IM-Fusion has the following external dependencies that must be installed for full functionality:

  • STAR - for insertion detection using STAR.
  • Tophat2/Bowtie (Python 2.7 only) – for insertion detection using Tophat-Fusion.
  • featureCounts – for generating expression counts.
  • StringTie (optional) - for performing reference-guided transcript assembly.
  • STAR-Fusion (optional) – for identifying endogenous gene fusions using STAR.
  • Sambamba (optional) – for faster sorting of BAM files.

Note that either STAR or Tophat2/Bowtie need to be installed (not both necessarily), depending on your preference for the RNA-seq aligner. If you are unsure, we recommend using STAR. StringTie is only required if you plan to perform reference-guided assembly (used to detect novel transcripts resulting from insertions). Similarly, STAR-Fusion is only needed if you plan to do endogenous fusion detection. Sambamba is used for faster sorting of BAM files in the STAR pipeline, but is also not a strict requirement.

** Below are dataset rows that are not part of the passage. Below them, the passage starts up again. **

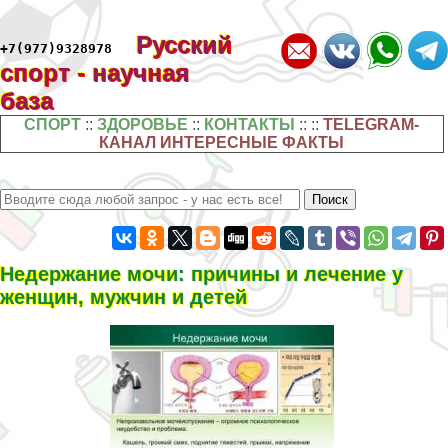
Русский
+7(977)9328978
спорт - научная
база
СПОРТ
::
ЗДОРОВЬЕ
::
КОНТАКТЫ
:: ::
TELEGRAM-
КАНАЛ ИНТЕРЕСНЫЕ ФАКТЫ
Недержание мочи: причины и лечение у
женщин, мужчин и детей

Each of these packages can be installed manually by downloading binaries from the respective websites and making sure the unpacked binaries are available in the current $PATH. Alternatively, the dependencies can easily be installed using bioconda:

conda install -c bioconda star bowtie tophat stringtie \
    subread star-fusion sambamba

Note that Tophat2 will not function properly in Python 3. Bioconda also does not provide macOS builds of STAR-Fusion, meaning that STAR-Fusion will have to be installed manually on macOS.

If you don’t use conda, a number of these tools can also be installed using homebrew or linuxbrew:

brew tap homebrew/science
brew update
brew install bowtie star stringtie tophat sambamba

Unfortunately, STAR-Fusion and subread (featureCounts) are currently not available in homebrew and will therefore need to be installed manually.